| Task brief |
Edit the material by changing "common name" to "vernacular name" and keeping every other line unchanged. Leave the pictures out of your answer.

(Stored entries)
<<<<
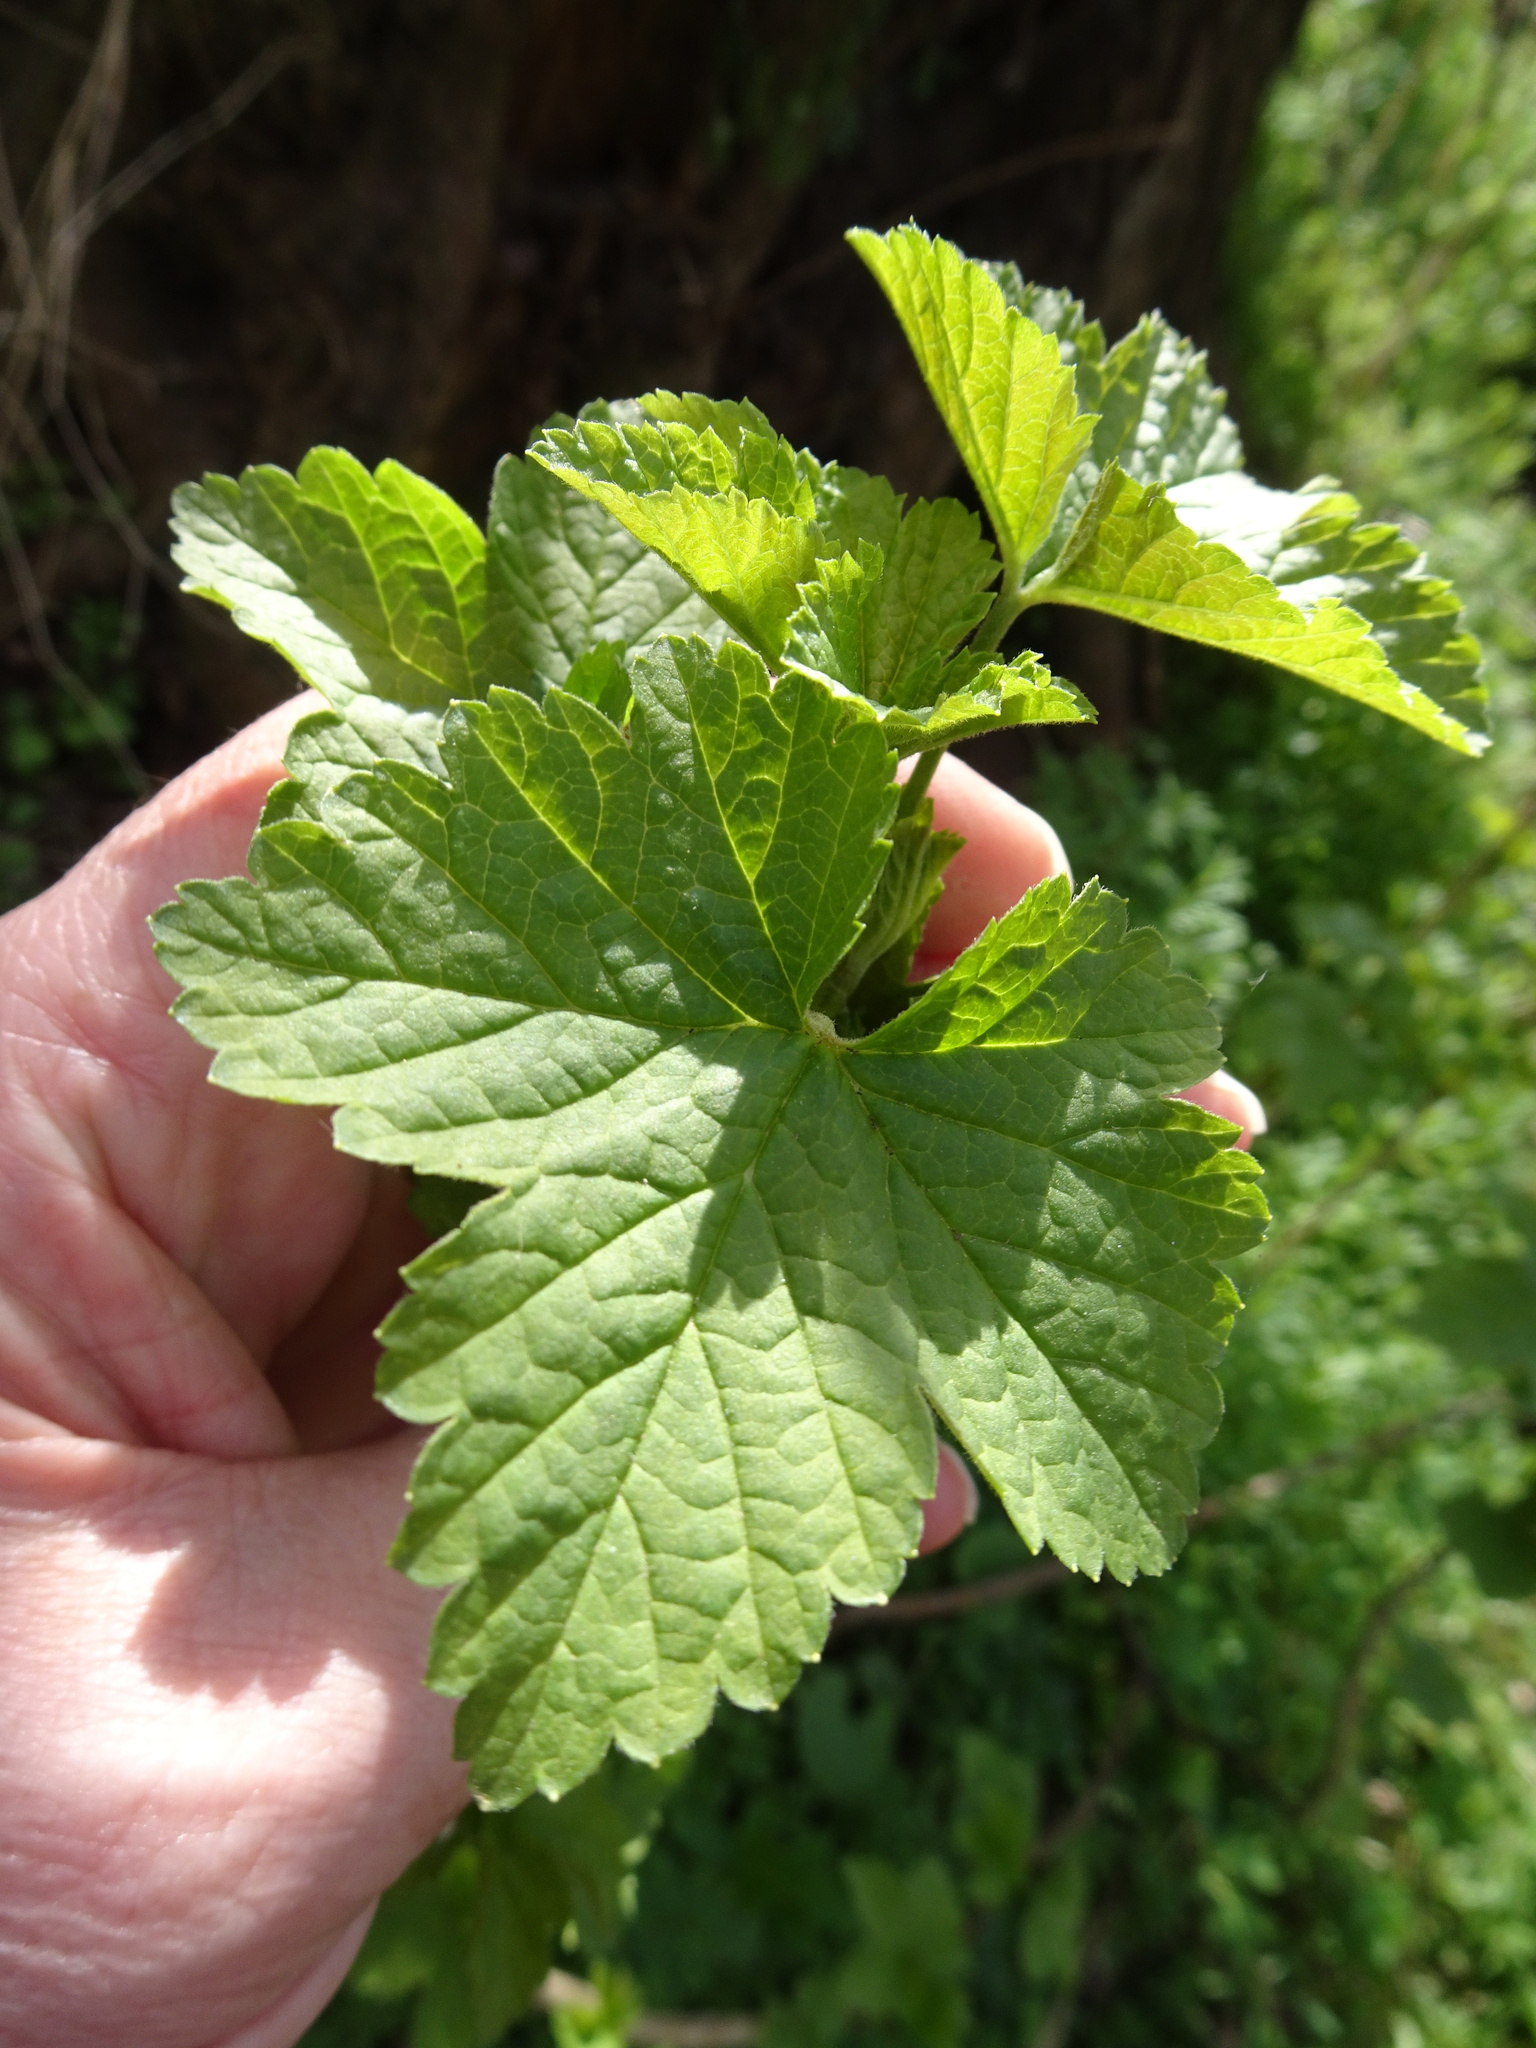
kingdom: Plantae
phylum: Tracheophyta
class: Magnoliopsida
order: Saxifragales
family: Grossulariaceae
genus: Ribes
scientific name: Ribes rubrum
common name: Red currant
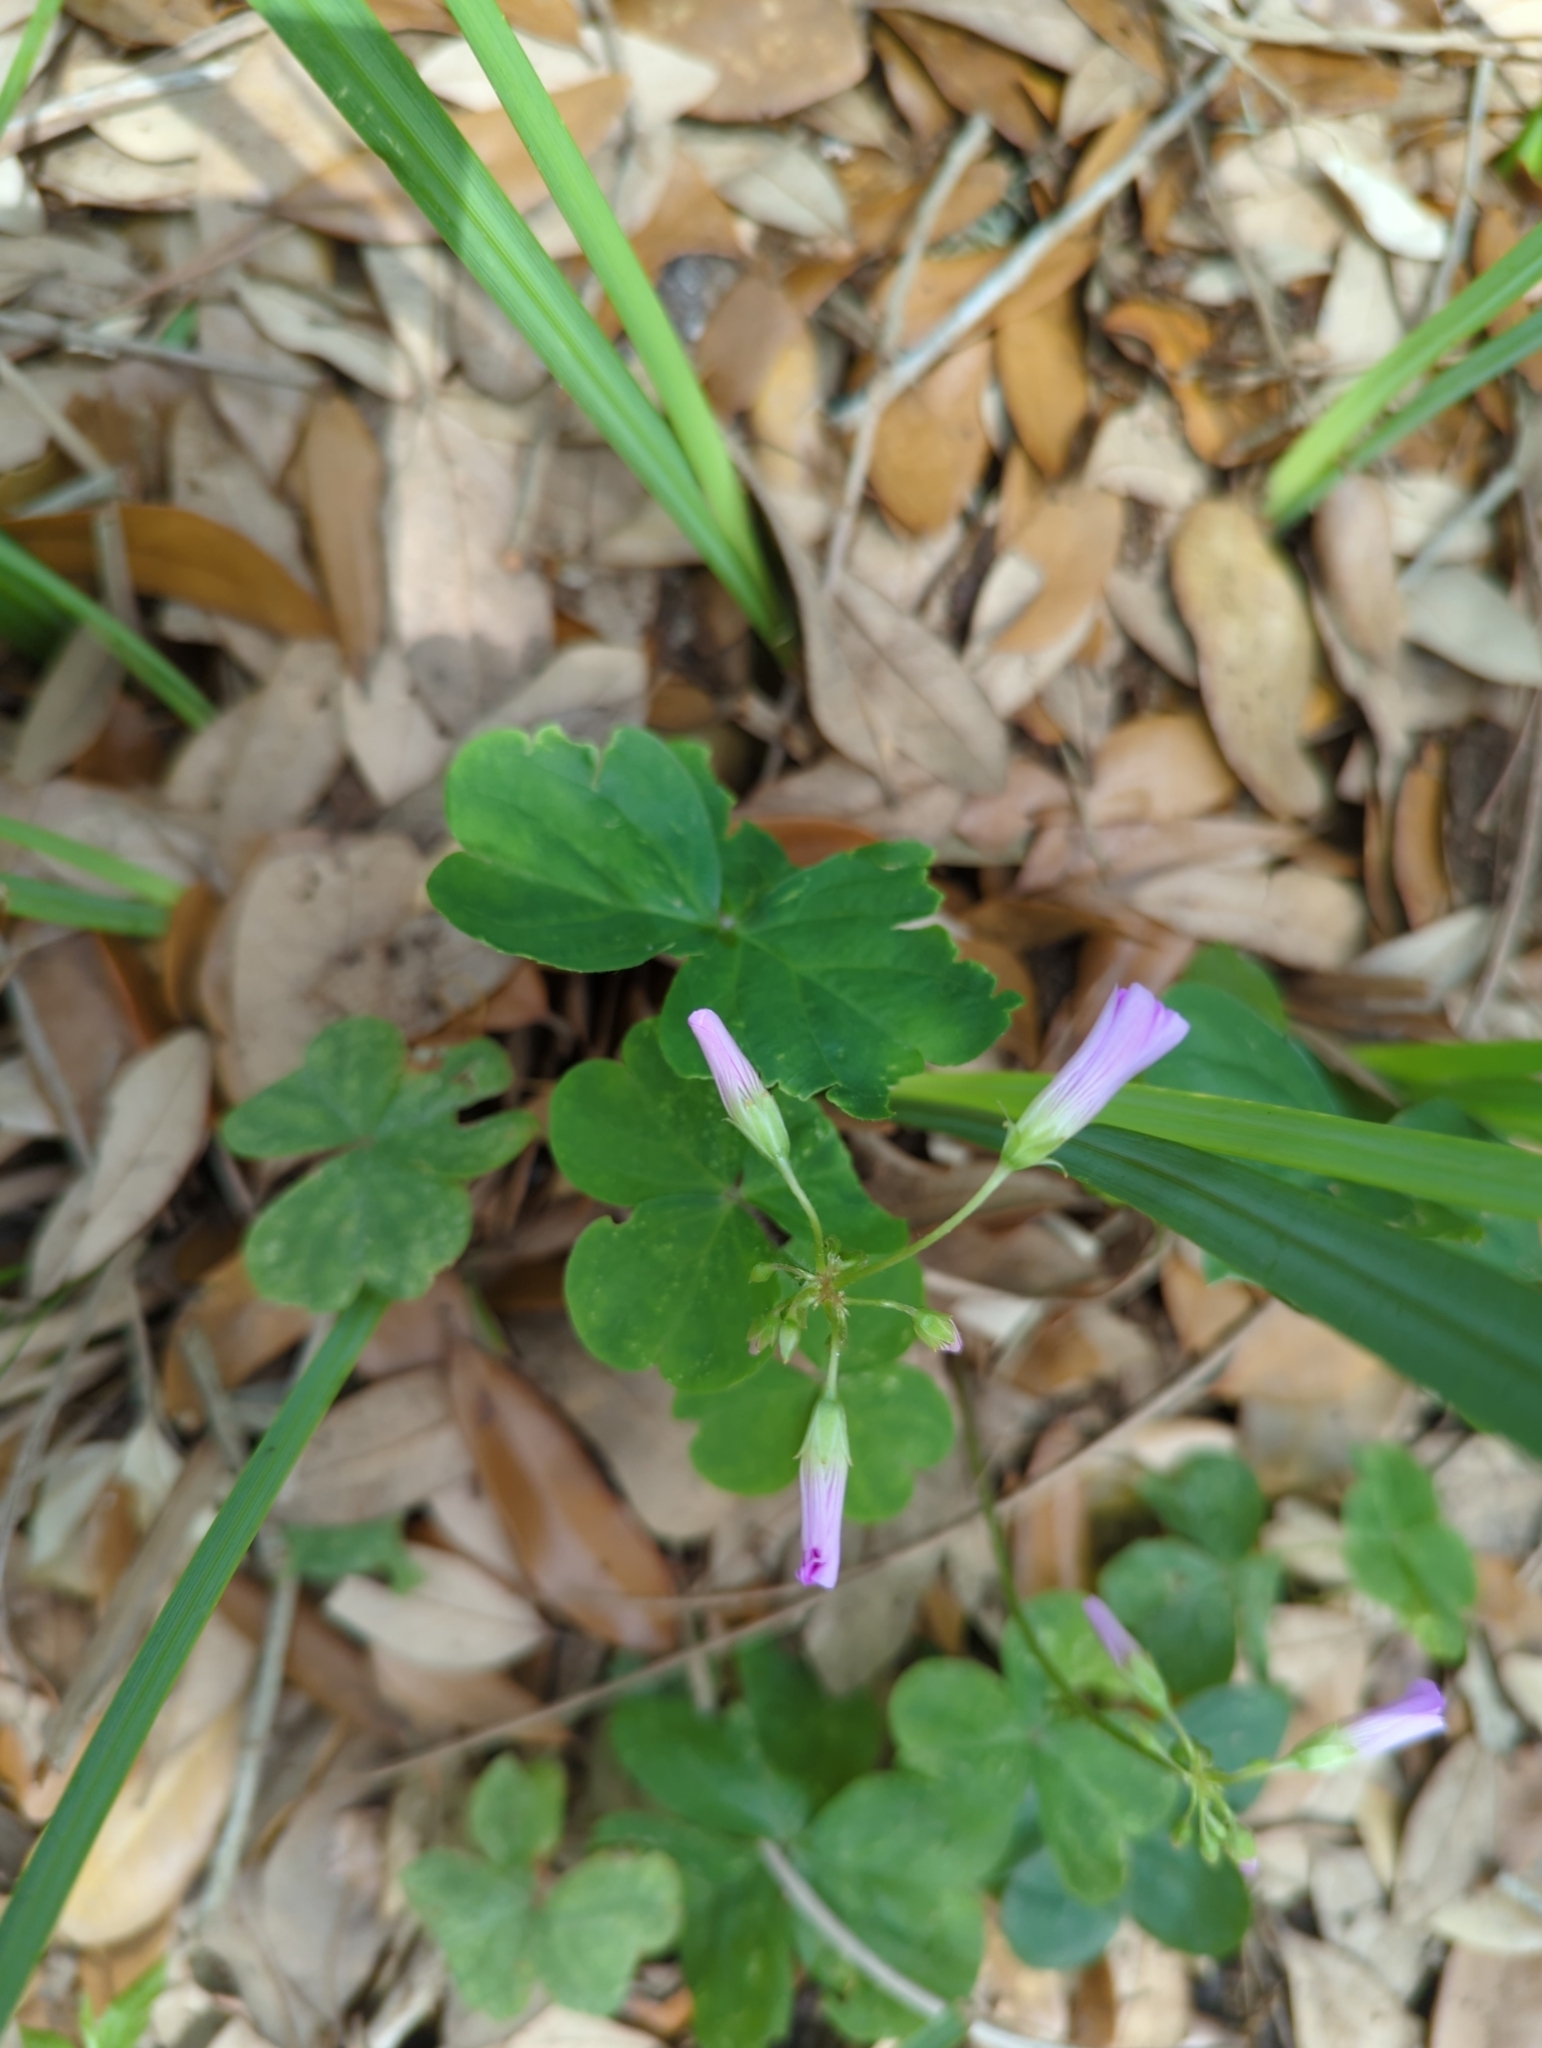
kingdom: Plantae
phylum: Tracheophyta
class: Magnoliopsida
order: Oxalidales
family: Oxalidaceae
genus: Oxalis
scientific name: Oxalis debilis
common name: Large-flowered pink-sorrel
>>>>
| Solution for this task |
kingdom: Plantae
phylum: Tracheophyta
class: Magnoliopsida
order: Saxifragales
family: Grossulariaceae
genus: Ribes
scientific name: Ribes rubrum
vernacular name: Red currant
kingdom: Plantae
phylum: Tracheophyta
class: Magnoliopsida
order: Oxalidales
family: Oxalidaceae
genus: Oxalis
scientific name: Oxalis debilis
vernacular name: Large-flowered pink-sorrel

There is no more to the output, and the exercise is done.